Document excerpt:
"""

To ensure cross-platform hash determinism, the tool applies unicodedata.normalize('NFC', value) unconditionally on all platforms before encoding filenames to UTF-8 for hashing. This guarantees that a file named café.txt produces identical identity hashes regardless of the filesystem's normalization behavior.
NFC Normalization
NFC normalization is applied on all platforms — not just macOS — because the goal is cross-platform determinism: the same logical filename produces the same hash everywhere.
System exclusions
The following macOS system artifacts are excluded by default:
.DS_Store, .Spotlight-V100, .Trashes, .fseventsd, .TemporaryItems, .DocumentRevisions-V100
Extended attributes (com.apple.quarantine, Finder tags) are not read by the tool and do not affect indexed fields.
Creation Time Portability
Creation time is the most significant cross-platform behavioral difference that surfaces in the output.

"""

In the excerpt on filename hashing, what does the tool apply to every filename on all platforms before encoding it to UTF-8 for hashing?

Entries supplied:
"""

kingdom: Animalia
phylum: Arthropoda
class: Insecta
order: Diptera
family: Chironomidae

"""
"""

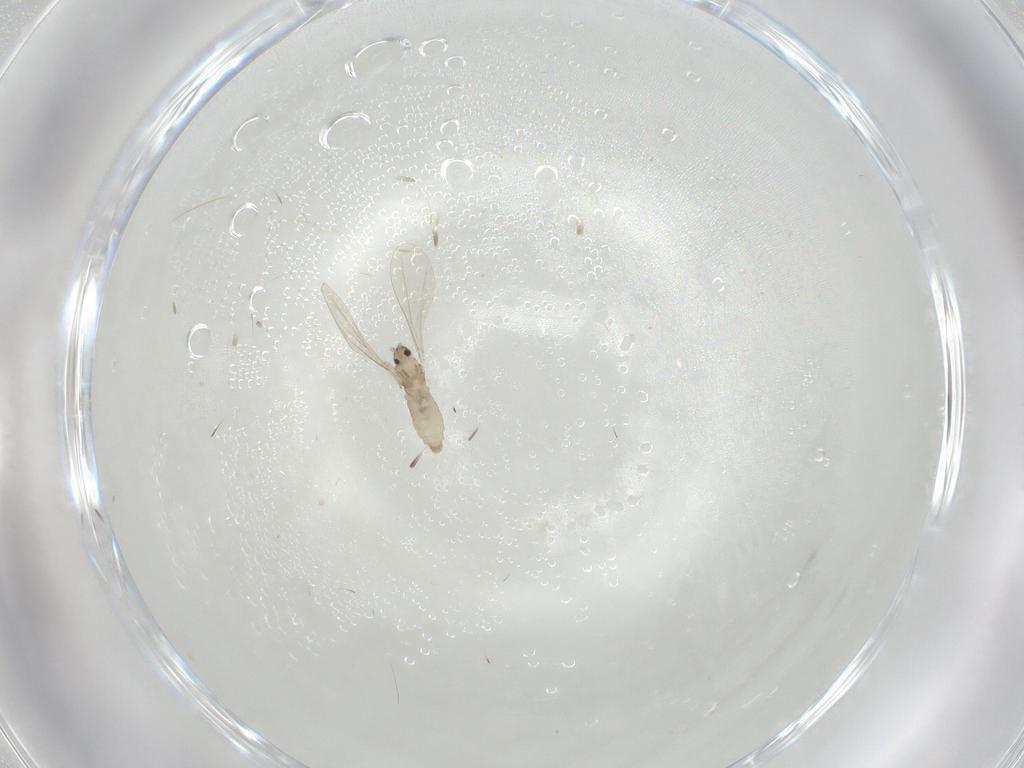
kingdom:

"""

Task response: NFC normalization, through unicodedata.normalize('NFC', value).